Neil’s picture of his father suggested a gap between what the public thought it saw and what those closest to him experienced. “He was hard with us, but he softened when the grandkids came,” Neil said. There were 20 of them: Megan, Neil and Gavin, named in order of age, made up the immediate family, with the grandchildren forming a larger circle of warmth.
That influence extended beyond the home. Jimmy Cook—McKenzie’s roommate during the “Mean Machine” years—spoke of him as a fantastic cricketer and a steadfast friend. Cook remembered a man who never spoke badly about anyone, kept things neat and orderly, and avoided behaviour that felt out of place. In the batting order, Cook said McKenzie usually took his spot at No. 6, acting as the “middleman” who could manage any confrontation in a controlled way. Cook described him as an easy person to spend an evening with—someone grounded, friendly and genuinely good company.
In the benefit brochure, McKenzie singled out Ali Bacher as the best captain he played under. Bacher later joked about the claim, telling Cricbuzz that in the 1970s he was still in general medical practice and the family were among his patients—meaning he “had to say decent things” to avoid causing himself trouble. Bacher also talked about McKenzie’s refusal to wear a helmet, suggesting it might have been a way of telling bowlers they would not intimidate him, while also pointing to the courage and determination it revealed.
Bacher further praised McKenzie’s fielding, recalling a “square cut” taken cleanly “like a bullet,” followed by another catch after a short ball was pulled hard.
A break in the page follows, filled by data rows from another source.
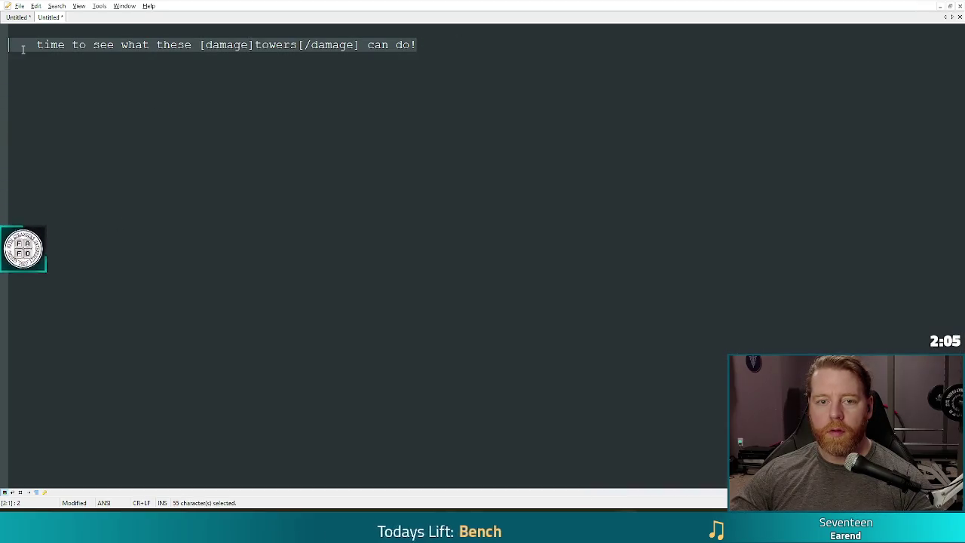
key("ctrl+x")
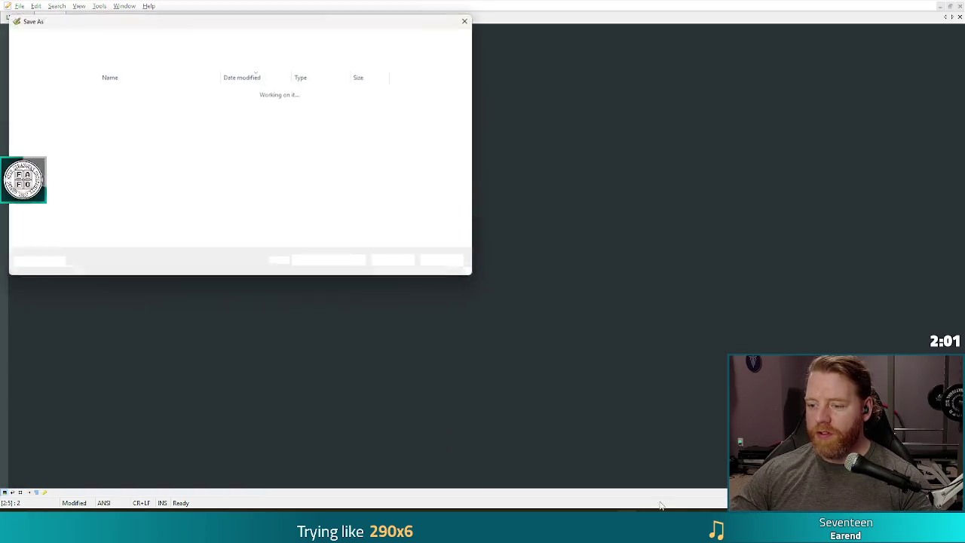
left_click(465, 18)
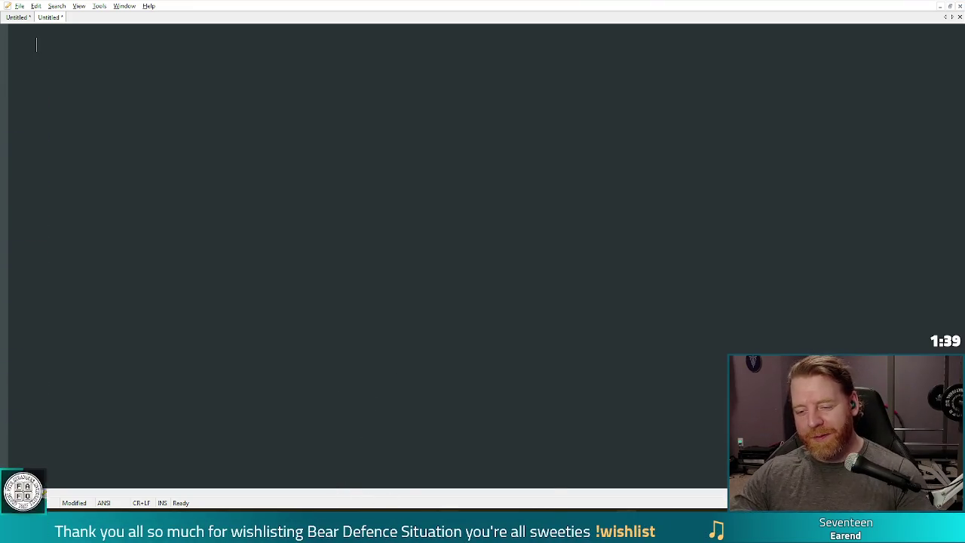
Return to the Godot editor and open the Project menu.
mouse_move(450, 537)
He said those two grabs—both coming in the second innings of an important match—helped swing the game and ultimately enabled the side to win the Currie Cup. Off the field, Bacher valued McKenzie’s strong character, independent thinking and refusal to budge without a convincing reason. He said he never saw him lose his temper, and that if someone had an argument, McKenzie would still stand firm rather than simply concede a viewpoint.
For the rest of Kevin’s life, Bacher said he stayed in touch regularly. He summed up the loss as the end of a great friendship, saying McKenzie had a well-earned reputation as a decent human being. With McKenzie’s memorial gathering planned next Wednesday, many people—hundreds, possibly thousands—are expected to pay their final respects.
There is, as some will find, a fitting simplicity to where the tributes will happen: the Country Club of Johannesburg, the same place where Kevin McKenzie went down swinging.